■ Page excerpt:
I thought those were invalid, though apparently they're not now?
uidgid.h says:

static inline bool uid_valid(kuid_t uid)
{
	return __kuid_val(uid) != (uid_t) -1;
}

Which is why I thought that it's not possible to have a uid of -1 on a
file.  Trying to set that uid on a file causes the kernel to reject the
value, but OTOH I can apparently create inodes with a -1 UID via
idmapping shenanigans.

<shrug>

> > +	tstamp = inode_get_atime(inode);
> > +	xrep_clamp_timestamp(ip, &tstamp);
> > +	inode_set_atime_to_ts(inode, tstamp);
> 
> Meh, I hate these new VFS timestamp access helper..

They're very clunky.

> > +	/* Find the last block before 32G; this is the dir size. */
> > +	error = xfs_iread_extents(sc->tp, sc->ip, XFS_DATA_FORK);
> 
> I think that comments needs to go down to the off asignment and
> xfs_iext_lookup_extent_before call.

Done.

> > +/*
> > + * Fix any irregularities in an inode's size now that we can iterate extent
> > + * maps and access other regular inode data.
> > + */
> > +STATIC void
> > +xrep_inode_size(
> > +	struct xfs_scrub	*sc)
> > +{
> > +	trace_xrep_inode_size(sc);
> > +
> > +	/*
> > +	 * Currently we only support fixing size on extents or btree format
> > +	 * directories.  Files can be any size and sizes for the other inode
> > +	 * special types are fixed by xrep_dinode_size.
> > +	 */
> > +	if (!S_ISDIR(VFS_I(sc->ip)->i_mode))
> > +		return;
> 
> I think moving this check to the caller and renaming the function would
> be a bit nicer, especially if we grow more file type specific checks
> in the future.

That's the only one, so I'll rename it to xrep_inode_dir_size and hoist
this check to the caller.

> Otherwise this looks reasonable to me.

Woo, thanks for reading through all this. :)

--D

■ Exercise input:
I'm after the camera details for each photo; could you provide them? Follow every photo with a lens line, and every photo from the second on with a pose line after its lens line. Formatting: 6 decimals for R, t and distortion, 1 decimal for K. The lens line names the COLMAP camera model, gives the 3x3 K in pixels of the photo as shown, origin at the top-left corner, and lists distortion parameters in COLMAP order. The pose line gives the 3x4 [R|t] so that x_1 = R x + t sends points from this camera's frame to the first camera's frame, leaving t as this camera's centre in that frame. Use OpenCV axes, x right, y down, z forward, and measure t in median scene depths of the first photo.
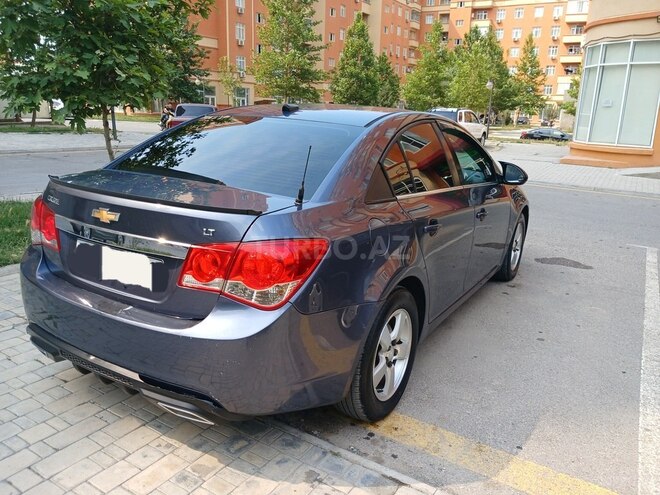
lens RADIAL K [[514.5, 0, 330.0], [0, 514.5, 247.5], [0, 0, 1]] dist [-0.000925, 0.008292]
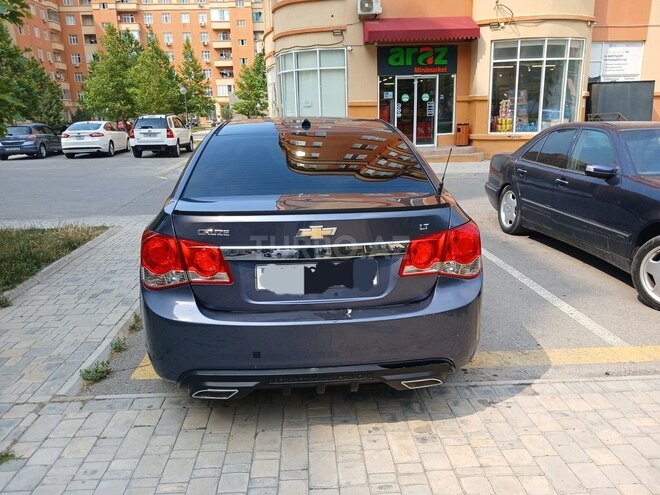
lens RADIAL K [[514.5, 0, 330.0], [0, 514.5, 247.5], [0, 0, 1]] dist [-0.000925, 0.008292]
pose [[0.822037, -0.195625, 0.534777, -0.115624], [0.199471, 0.978558, 0.051344, -0.009475], [-0.533354, 0.064466, 0.843432, 0.011179]]
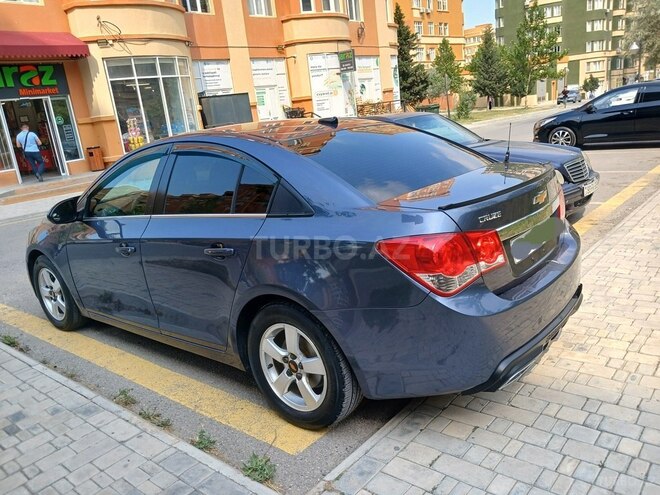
lens RADIAL K [[522.1, 0, 319.8], [0, 522.1, 253.3], [0, 0, 1]] dist [0.005064, 0.002018]
pose [[0.172284, -0.321418, 0.931133, -0.198233], [0.369500, 0.897332, 0.241382, -0.049822], [-0.913120, 0.302468, 0.273360, 0.137753]]
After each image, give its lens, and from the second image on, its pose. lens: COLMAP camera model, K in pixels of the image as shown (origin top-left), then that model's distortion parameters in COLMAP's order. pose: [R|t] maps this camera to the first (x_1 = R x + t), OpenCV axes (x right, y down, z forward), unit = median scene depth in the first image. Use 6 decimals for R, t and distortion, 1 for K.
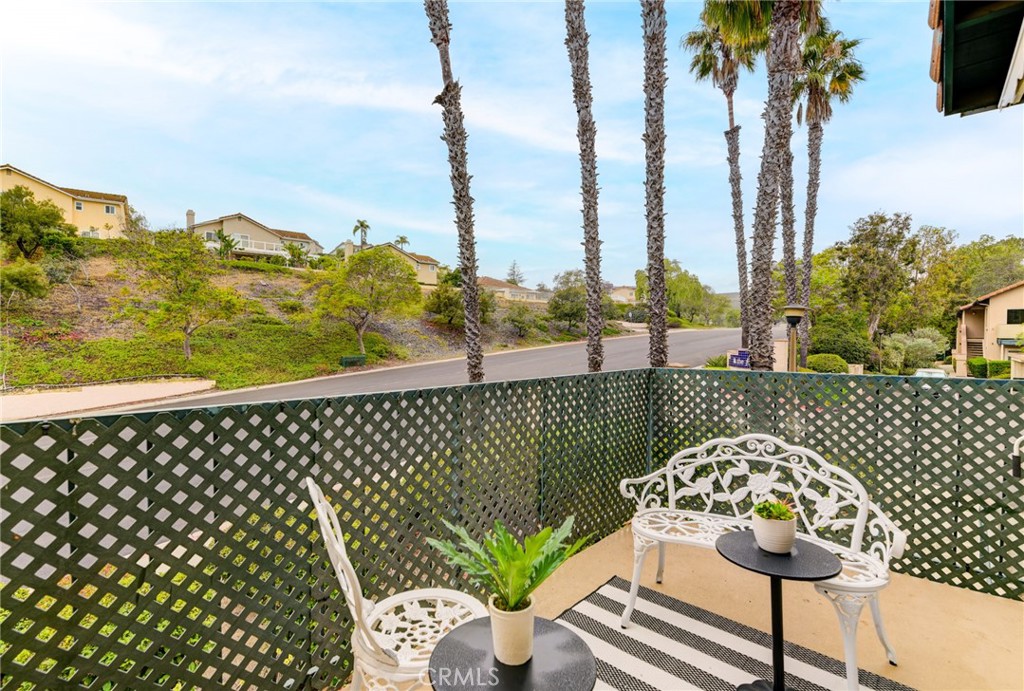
lens RADIAL K [[473.0, 0, 514.5], [0, 473.0, 355.1], [0, 0, 1]] dist [0.000189, -0.000633]
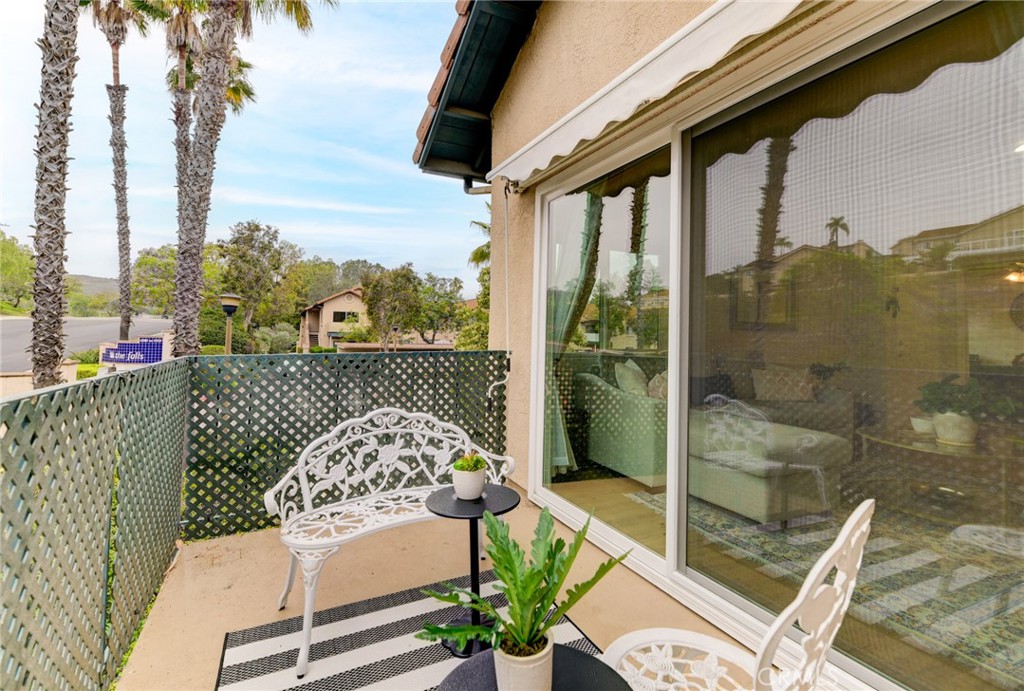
lens RADIAL K [[451.7, 0, 515.2], [0, 451.7, 328.7], [0, 0, 1]] dist [0.011019, -0.009941]
pose [[0.366869, 0.014524, 0.930159, -0.081622], [0.022995, 0.999431, -0.024675, 0.004976], [-0.929988, 0.030441, 0.366326, 0.087305]]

■ Exercise 1:
According to the mailing list excerpt, what new name will the function xrep_inode_size be given?
■ Exercise 2:
In the records, switch "decimals" to "decimal places" from the line containing "After each image, give" through the end of the records, changing nothing else. Reproduce only those lines, and leave out the pictures.

■ Exercise output 1:
xrep_inode_dir_size

■ Exercise output 2:
After each image, give its lens, and from the second image on, its pose. lens: COLMAP camera model, K in pixels of the image as shown (origin top-left), then that model's distortion parameters in COLMAP's order. pose: [R|t] maps this camera to the first (x_1 = R x + t), OpenCV axes (x right, y down, z forward), unit = median scene depth in the first image. Use 6 decimal places for R, t and distortion, 1 for K.
lens RADIAL K [[473.0, 0, 514.5], [0, 473.0, 355.1], [0, 0, 1]] dist [0.000189, -0.000633]
lens RADIAL K [[451.7, 0, 515.2], [0, 451.7, 328.7], [0, 0, 1]] dist [0.011019, -0.009941]
pose [[0.366869, 0.014524, 0.930159, -0.081622], [0.022995, 0.999431, -0.024675, 0.004976], [-0.929988, 0.030441, 0.366326, 0.087305]]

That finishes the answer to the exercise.